Diagram of a typical U.S. sanitary landfill Diagram of a typical U.S. sanitary landfill (Click to expand)
Landfills are typically constructed using engineered mounds of layered waste on top of an impermeable layer of clay or other waterproof material. Keeping control of the water in the landfill is paramount and landfills are often designed with leachate pipes (perforated pipes below the waste but above the waterproof layer) that collect water that has percolated down through the landfill and waste materials. This water can then be treated and released or used for other activities. The leachate pipes and pumps prevent the accumulation of water underneath the landfill and on top of the water proof layer, making leaks into groundwater or nearby waterways less likely. Other vertical pipes may be used to collect methane gas that can be used on site to generate electricity. Once a landfill is “full” or is no longer used (e.g. the urban area has grown around the landfill and residents don’t want an active, smelly landfill near their homes), the landfill will be capped with an impermeable clay layer or phytocapped (using soil and plants) to prevent water infiltration into the landfill. Essentially, the landfill is sealed. Groundwater monitoring wells outside the landfill are active during the life of the landfill and after to detect contamination from the landfill if it leaks into the groundwater.

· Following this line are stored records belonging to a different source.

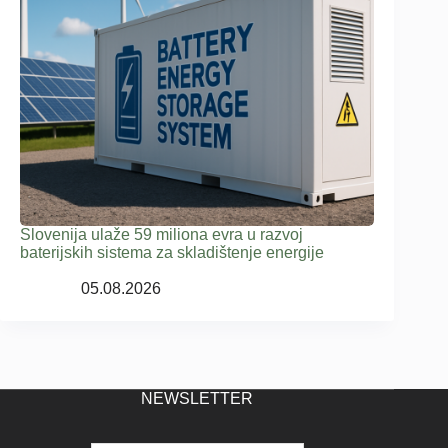
Slovenija ulaže 59 miliona evra u razvoj
baterijskih sistema za skladištenje energije
05.08.2026
NEWSLETTER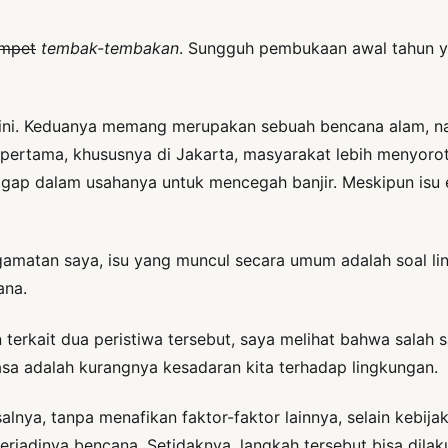
umpet
tembak-tembakan
. Sungguh pembukaan awal tahun y
ni. Keduanya memang merupakan sebuah bencana alam, namu
 pertama, khususnya di Jakarta, masyarakat lebih menyorot
gap dalam usahanya untuk mencegah banjir. Meskipun isu eko
matan saya, isu yang muncul secara umum adalah soal ling
ana.
 terkait dua peristiwa tersebut, saya melihat bahwa salah s
sa adalah kurangnya kesadaran kita terhadap lingkungan.
salnya, tanpa menafikan faktor-faktor lainnya, selain kebij
erjadinya bencana. Setidaknya, langkah tersebut bisa dil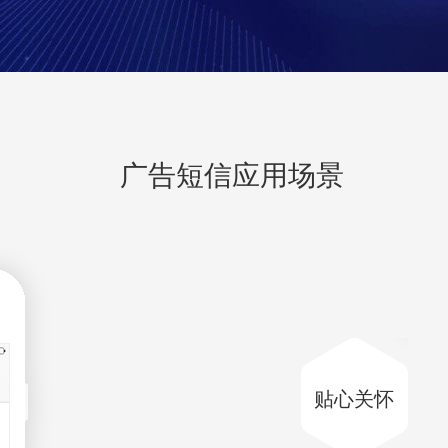
广告短信应用场景
贴心关怀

Sanitary landfills are a great improvement on open or unregulated dumping. It is much easier to manage the environmental impacts of millions of tons of waste in several places than it is to deal with widely distributed litter and uncontained waste. However, there are still environmental issues with sanitary landfills including poorly sited landfills near water courses or close to groundwater supplies, inadequate wetness that decreases decomposition rates of degradable waste, and too much water that manages to leak either through or around the waterproof liner of the landfill. Landfills are often considered unfit for most purposes after they are closed, although clever use of soils and plants (i.e. phytocapping) can convert some completed landfills into parks and open woodlands that provide some ecological benefits. Building new landfills is getting more difficult too. If land is scarce or it’s politically unpopular to site new landfills in suburban or exurban areas, governments may export their solid waste to other countries with less stringent environmental or health regulations.